The class A scavenger receptor SR-A/CD204 and the class B scavenger receptor CD36 regulate immune functions of macrophages differently

SR-A/CD204 and CD36 are major receptors responsible for oxidized lipoproteins uptake by macrophages in atherosclerotic plaques. Both receptors also share the role as receptors for different pathogens, but studies on their signaling have been hampered by the lack of selective ligands. We report that, upon specific ligation by Ab, SR-A does not induce cytokine production, but mediates inhibition of LPS-stimulated production of IL-6 and IL-12/23p40, enhancement of IL-10 release, and has no effect on TNF-α and RANTES production in murine macrophages. In contrast, anti-CD36 Ab alone stimulated production of all these cytokines, with IL-10 production being exceptionally high. Effects of anti-CD36 Ab, except of IL-10 production, were mediated by CD14 and TLR2, whereas those of SR-A ligation by heterotrimeric Gi/o proteins and by phosphatidylinositol 3-kinases. Surprisingly, we found that LPS uptake by macrophages was mediated in part by CD36 cooperating with CD14, whereas SR-A was not involved in this process. Finely, during in vitro Ag presentation to naïve CD4+ lymphocytes, pre-incubation of macrophages with anti-CD36 Ab enhanced IFN-γ production in the co-culture, but exerted the opposite effect under conditions enabling IL-10 accumulation. In contrast, anti-SR-A Ab was ineffective alone, but reversed the Th1-polarizing effect of LPS.
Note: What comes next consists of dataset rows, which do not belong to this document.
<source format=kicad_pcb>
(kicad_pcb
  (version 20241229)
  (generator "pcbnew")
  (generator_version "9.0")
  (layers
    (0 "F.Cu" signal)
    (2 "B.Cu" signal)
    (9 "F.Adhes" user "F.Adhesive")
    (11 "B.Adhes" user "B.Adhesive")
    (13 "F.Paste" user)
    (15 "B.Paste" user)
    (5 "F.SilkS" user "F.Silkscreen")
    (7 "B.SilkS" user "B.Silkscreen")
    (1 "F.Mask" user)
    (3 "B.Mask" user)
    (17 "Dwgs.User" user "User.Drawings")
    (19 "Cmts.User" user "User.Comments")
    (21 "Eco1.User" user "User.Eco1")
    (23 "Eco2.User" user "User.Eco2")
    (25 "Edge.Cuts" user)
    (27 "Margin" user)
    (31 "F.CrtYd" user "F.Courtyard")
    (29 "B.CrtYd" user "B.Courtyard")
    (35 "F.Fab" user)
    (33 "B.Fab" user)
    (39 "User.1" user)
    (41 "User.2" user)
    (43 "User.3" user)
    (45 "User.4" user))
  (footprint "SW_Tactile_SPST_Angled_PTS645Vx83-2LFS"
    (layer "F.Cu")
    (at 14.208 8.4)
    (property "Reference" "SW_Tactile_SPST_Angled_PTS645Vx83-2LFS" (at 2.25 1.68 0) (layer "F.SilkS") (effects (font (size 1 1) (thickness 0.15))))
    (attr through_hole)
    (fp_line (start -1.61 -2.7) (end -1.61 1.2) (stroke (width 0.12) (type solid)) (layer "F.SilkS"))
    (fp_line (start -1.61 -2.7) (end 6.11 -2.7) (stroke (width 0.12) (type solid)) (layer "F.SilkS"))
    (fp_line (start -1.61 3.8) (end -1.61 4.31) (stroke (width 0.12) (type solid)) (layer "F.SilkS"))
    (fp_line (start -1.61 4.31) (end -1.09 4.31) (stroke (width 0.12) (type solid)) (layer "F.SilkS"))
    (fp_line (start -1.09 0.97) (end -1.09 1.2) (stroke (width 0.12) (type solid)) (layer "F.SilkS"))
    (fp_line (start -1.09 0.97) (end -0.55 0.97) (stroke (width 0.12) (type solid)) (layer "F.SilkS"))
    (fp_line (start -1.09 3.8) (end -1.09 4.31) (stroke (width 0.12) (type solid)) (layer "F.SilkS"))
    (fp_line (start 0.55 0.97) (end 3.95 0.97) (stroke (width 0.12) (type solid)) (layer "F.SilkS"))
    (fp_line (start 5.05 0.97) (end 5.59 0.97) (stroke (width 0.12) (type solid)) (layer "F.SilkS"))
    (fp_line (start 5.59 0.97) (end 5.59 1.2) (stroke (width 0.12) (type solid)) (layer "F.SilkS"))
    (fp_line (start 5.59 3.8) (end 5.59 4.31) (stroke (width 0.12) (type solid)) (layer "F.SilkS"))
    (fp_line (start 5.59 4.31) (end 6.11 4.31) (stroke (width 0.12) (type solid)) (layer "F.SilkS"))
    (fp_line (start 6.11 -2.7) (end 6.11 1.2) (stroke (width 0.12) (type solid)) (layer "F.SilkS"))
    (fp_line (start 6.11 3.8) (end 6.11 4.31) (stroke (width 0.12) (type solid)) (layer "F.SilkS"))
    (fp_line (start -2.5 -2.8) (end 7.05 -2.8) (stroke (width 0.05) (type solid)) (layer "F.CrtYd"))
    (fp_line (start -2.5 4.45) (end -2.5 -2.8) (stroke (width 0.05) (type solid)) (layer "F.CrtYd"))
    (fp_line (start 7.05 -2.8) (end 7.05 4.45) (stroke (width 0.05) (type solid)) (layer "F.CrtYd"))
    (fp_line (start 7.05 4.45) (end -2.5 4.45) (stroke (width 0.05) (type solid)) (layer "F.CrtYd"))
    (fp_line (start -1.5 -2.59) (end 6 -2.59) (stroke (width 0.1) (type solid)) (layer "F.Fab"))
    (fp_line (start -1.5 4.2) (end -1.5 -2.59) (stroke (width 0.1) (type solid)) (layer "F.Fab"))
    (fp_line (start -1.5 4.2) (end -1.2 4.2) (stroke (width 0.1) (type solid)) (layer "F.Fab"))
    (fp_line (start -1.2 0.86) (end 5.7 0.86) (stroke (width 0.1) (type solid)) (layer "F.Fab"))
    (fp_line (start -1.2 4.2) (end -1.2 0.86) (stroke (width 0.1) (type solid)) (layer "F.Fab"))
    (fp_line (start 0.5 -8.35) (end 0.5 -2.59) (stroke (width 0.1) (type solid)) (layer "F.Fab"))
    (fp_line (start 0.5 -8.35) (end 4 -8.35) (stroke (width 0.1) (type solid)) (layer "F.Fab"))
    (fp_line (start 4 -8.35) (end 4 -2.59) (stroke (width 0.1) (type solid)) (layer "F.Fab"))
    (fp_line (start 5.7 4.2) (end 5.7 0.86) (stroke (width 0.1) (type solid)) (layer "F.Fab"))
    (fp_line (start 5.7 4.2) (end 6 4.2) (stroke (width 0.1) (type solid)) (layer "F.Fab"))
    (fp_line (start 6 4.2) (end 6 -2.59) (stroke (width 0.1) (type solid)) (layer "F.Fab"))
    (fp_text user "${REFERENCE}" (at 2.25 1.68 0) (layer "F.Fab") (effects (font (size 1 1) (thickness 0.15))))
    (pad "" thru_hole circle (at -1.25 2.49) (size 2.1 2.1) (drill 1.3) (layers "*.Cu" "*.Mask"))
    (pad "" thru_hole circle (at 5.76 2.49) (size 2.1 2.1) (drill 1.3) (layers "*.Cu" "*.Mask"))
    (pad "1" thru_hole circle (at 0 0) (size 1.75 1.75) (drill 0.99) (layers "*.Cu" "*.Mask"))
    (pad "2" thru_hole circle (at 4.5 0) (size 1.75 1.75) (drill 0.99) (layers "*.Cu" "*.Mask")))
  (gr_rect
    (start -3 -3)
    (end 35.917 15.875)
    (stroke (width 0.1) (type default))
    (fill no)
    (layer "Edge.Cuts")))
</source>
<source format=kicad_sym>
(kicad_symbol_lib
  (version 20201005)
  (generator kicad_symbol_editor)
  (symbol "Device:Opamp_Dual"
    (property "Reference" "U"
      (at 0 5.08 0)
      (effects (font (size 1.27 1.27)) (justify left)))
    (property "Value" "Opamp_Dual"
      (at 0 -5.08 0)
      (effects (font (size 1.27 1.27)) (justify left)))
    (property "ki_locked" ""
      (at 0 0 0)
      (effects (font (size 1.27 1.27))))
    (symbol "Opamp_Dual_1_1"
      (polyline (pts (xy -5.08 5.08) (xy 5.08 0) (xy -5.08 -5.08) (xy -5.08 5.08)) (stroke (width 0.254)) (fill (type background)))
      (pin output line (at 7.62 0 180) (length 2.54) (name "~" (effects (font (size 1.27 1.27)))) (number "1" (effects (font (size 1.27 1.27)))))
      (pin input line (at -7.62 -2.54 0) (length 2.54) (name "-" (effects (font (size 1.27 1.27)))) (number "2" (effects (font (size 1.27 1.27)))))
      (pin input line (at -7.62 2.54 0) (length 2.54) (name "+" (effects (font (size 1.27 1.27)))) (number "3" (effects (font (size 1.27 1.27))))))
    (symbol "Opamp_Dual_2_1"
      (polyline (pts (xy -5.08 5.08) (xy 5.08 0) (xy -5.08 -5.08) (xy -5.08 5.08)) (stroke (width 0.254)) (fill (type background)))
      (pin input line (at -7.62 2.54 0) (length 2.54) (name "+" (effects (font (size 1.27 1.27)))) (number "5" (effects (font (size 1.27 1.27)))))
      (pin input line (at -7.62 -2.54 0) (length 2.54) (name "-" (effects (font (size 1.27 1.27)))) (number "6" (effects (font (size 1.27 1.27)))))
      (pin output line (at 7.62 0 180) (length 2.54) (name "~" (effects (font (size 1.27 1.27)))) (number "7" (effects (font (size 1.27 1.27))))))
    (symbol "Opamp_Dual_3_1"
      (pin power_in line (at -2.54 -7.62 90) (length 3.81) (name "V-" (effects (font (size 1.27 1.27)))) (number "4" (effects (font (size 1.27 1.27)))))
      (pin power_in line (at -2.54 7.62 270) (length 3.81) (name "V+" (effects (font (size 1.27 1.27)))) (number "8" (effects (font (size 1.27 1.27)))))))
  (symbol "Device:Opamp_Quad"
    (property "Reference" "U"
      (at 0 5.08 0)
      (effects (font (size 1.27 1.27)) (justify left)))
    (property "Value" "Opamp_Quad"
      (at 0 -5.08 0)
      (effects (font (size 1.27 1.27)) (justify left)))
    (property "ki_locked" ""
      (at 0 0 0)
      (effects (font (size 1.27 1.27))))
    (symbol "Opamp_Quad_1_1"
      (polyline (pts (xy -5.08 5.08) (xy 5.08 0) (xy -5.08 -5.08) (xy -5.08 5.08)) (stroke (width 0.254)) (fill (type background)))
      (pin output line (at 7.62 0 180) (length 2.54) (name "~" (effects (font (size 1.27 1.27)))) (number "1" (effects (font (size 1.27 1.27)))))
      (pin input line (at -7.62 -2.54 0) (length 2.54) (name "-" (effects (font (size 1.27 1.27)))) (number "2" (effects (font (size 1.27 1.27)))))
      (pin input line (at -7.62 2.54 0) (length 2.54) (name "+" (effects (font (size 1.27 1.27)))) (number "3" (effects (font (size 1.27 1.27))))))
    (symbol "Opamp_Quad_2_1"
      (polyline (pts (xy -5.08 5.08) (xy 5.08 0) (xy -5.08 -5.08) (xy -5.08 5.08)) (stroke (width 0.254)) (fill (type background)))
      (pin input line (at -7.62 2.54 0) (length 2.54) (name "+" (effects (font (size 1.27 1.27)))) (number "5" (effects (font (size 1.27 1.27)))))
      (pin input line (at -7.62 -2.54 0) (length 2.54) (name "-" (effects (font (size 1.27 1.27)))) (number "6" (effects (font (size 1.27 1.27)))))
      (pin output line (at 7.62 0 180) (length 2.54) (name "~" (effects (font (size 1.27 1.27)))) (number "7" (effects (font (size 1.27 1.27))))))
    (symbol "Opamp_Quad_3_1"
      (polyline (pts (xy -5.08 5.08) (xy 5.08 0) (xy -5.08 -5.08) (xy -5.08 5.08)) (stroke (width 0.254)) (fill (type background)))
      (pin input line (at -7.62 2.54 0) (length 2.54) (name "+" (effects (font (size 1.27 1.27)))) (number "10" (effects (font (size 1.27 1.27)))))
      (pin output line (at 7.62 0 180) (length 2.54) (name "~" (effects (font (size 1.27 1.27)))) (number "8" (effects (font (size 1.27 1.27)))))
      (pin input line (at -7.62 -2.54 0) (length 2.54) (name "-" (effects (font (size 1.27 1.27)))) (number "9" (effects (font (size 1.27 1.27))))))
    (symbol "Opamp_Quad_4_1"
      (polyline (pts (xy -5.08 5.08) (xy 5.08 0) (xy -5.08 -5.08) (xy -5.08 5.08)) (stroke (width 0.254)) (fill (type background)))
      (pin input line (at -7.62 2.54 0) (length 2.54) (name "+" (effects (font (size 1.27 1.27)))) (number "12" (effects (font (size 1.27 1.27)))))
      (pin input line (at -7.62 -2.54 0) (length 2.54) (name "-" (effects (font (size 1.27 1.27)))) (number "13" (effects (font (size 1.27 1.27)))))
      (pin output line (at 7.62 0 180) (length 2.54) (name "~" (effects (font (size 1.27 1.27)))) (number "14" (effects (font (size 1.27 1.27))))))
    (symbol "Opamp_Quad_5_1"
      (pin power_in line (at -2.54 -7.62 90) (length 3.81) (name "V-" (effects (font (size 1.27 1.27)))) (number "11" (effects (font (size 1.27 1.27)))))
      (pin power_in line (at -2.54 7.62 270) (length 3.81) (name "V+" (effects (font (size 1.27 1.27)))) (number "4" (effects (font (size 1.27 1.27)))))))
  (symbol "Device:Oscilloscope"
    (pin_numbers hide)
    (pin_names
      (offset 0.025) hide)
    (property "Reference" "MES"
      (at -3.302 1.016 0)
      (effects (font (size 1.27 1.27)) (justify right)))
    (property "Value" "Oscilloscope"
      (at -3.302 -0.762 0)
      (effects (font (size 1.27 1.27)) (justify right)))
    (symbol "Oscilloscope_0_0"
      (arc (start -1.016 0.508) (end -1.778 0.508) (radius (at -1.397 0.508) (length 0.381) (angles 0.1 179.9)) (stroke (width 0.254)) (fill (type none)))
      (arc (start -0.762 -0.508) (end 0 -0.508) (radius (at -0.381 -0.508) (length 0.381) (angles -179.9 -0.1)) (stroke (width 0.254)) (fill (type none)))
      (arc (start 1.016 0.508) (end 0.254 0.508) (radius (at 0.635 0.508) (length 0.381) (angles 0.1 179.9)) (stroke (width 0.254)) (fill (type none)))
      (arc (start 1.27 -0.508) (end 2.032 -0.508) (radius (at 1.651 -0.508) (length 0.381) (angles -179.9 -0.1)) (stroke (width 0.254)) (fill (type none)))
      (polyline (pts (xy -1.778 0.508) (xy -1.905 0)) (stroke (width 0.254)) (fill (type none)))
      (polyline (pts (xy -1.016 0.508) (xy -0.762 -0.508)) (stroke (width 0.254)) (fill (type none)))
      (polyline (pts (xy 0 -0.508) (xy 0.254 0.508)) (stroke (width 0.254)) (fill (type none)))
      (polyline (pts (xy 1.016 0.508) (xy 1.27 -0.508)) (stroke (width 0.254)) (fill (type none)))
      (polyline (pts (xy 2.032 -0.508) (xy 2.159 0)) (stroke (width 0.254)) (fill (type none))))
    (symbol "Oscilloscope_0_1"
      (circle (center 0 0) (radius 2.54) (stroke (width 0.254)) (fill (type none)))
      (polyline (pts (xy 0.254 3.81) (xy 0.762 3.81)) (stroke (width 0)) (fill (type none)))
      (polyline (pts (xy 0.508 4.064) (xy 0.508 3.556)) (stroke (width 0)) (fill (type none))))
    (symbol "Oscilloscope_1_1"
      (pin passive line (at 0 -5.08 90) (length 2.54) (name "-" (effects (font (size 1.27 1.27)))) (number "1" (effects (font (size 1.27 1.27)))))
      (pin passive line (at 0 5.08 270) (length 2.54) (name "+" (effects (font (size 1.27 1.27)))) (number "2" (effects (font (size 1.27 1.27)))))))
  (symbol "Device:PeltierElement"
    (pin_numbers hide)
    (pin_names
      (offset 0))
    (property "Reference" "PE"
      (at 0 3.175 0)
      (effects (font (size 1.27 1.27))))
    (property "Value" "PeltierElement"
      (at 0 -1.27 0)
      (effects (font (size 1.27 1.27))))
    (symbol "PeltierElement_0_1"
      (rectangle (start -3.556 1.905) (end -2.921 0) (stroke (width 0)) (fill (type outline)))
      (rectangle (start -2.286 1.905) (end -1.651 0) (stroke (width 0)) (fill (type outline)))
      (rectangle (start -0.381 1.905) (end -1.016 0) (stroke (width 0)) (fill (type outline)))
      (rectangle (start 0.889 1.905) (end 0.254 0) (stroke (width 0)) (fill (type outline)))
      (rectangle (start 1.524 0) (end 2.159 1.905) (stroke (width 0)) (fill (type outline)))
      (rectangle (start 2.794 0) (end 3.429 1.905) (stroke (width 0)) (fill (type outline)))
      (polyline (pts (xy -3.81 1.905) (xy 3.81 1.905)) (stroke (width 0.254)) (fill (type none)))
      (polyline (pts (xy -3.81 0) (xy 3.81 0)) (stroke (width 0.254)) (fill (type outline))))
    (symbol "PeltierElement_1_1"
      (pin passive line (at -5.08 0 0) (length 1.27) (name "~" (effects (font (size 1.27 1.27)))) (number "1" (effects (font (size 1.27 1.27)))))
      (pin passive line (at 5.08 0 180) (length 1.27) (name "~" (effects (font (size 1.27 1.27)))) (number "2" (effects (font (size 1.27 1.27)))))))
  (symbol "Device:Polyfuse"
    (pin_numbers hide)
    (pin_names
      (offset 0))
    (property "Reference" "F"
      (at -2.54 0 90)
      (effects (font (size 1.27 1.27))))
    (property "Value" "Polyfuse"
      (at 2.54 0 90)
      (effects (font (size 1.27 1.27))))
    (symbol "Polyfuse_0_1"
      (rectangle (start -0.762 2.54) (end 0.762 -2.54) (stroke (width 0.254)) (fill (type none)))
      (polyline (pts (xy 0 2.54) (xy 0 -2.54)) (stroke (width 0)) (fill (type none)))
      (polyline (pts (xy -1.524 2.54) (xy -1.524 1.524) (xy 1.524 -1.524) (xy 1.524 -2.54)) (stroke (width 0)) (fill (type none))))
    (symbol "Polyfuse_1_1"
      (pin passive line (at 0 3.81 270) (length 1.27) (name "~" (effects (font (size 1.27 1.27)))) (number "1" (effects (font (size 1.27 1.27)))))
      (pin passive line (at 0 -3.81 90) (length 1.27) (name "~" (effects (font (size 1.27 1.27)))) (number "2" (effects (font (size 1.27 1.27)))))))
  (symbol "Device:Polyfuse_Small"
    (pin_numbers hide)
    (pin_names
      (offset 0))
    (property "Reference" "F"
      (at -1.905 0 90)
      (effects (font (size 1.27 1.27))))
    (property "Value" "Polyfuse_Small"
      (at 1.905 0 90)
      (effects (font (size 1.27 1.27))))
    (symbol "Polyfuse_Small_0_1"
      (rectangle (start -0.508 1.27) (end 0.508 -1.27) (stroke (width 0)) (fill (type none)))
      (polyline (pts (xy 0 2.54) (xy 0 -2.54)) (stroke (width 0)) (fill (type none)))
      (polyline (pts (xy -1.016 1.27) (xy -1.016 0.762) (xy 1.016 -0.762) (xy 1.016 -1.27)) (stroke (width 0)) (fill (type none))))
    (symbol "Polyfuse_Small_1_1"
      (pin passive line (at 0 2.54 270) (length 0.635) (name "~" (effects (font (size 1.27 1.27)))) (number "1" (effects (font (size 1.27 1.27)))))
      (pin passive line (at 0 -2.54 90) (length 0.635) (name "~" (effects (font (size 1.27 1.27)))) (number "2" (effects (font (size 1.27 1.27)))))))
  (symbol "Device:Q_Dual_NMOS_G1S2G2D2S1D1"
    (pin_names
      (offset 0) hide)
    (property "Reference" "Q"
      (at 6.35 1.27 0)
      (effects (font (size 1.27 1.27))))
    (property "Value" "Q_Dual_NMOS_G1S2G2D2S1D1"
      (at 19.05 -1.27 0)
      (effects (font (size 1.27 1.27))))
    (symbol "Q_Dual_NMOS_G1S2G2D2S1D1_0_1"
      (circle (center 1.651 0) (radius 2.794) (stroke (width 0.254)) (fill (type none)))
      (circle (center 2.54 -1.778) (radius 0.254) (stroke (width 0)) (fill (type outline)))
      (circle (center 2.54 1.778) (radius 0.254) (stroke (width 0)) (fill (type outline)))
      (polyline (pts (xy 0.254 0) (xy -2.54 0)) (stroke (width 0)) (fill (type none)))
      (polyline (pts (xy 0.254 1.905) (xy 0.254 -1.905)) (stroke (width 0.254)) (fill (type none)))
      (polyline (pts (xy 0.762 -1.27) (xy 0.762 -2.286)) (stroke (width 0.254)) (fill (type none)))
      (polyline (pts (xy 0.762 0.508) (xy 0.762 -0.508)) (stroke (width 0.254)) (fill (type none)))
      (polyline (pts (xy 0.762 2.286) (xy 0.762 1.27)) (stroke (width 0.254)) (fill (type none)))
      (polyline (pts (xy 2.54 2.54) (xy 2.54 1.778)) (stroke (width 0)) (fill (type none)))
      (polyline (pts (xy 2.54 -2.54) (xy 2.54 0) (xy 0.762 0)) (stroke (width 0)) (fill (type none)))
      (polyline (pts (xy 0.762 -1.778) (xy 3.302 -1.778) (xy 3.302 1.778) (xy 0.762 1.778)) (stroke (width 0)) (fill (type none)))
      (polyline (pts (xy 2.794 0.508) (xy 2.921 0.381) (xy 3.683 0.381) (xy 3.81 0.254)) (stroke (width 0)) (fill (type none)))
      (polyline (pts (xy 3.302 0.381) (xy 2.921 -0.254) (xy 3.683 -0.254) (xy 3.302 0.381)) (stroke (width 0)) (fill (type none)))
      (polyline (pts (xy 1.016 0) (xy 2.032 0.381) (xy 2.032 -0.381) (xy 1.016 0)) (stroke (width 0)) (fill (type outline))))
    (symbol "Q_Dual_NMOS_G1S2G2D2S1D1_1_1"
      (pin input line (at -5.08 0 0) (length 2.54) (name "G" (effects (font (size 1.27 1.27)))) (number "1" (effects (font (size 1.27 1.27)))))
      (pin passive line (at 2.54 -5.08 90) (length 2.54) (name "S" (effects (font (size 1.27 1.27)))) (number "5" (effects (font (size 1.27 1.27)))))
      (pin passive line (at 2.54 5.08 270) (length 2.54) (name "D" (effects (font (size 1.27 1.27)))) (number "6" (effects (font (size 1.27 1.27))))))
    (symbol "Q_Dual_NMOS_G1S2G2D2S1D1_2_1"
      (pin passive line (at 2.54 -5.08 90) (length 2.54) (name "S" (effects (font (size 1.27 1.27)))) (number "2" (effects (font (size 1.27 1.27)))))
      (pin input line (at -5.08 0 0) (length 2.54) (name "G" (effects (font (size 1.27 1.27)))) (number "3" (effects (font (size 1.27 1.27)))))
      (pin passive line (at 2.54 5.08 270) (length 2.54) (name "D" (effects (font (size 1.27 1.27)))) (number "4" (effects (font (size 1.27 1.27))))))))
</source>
CD36 Differently Regulates Macrophage Responses to Smooth and Rough Lipopolysaccharide

Lipopolysaccharide (LPS) is the major pathogen-associated molecular pattern of Gram-negative bacterial infections, and includes smooth (S-LPS) and rough (R-LPS) chemotypes. Upon activation by LPS through CD14, TLR4/MD-2 heterodimers sequentially induce two waves of intracellular signaling for macrophage activation: the MyD88-dependent pathway from the plasma membrane and, following internalization, the TRIF-dependent pathway from endosomes. We sought to better define the role of scavenger receptors CD36 and CD204/SR-A as accessory LPS receptors that can contribute to pro-inflammatory and microbicidal activation of macrophages. We have found that CD36 differently regulates activation of mouse macrophages by S-LPS versus R-LPS. The ability of CD36 to substitute for CD14 in loading R-LPS, but not S-LPS onto TLR4/MD-2 allows CD14-independent macrophage responses to R-LPS. Conversely, S-LPS, but not R-LPS effectively stimulates CD14 binding to CD36, which favors S-LPS transfer from CD14 onto TLR4/MD-2 under conditions of low CD14 occupancy with S-LPS in serum-free medium. In contrast, in the presence of serum, CD36 reduces S-LPS binding to TLR4/MD-2 and the subsequent MyD88-dependent signaling, by mediating internalization of S-LPS/CD14 complexes. Additionally, CD36 positively regulates activation of TRIF-dependent signaling by both S-LPS and R-LPS, by promoting TLR4/MD-2 endocytosis. In contrast, we have found that SR-A does not function as a S-LPS receptor. Thus, by co-operating with CD14 in both R- and S-LPS loading onto TLR4/MD-2, CD36 can enhance the sensitivity of tissue-resident macrophages in detecting infections by Gram-negative bacteria. However, in later phases, following influx of serum to the infection site, the CD36-mediated negative regulation of MyD88-dependent branch of S-LPS-induced TLR4 signaling might constitute a mechanism to prevent an excessive inflammatory response, while preserving the adjuvant effect of S-LPS for adaptive immunity.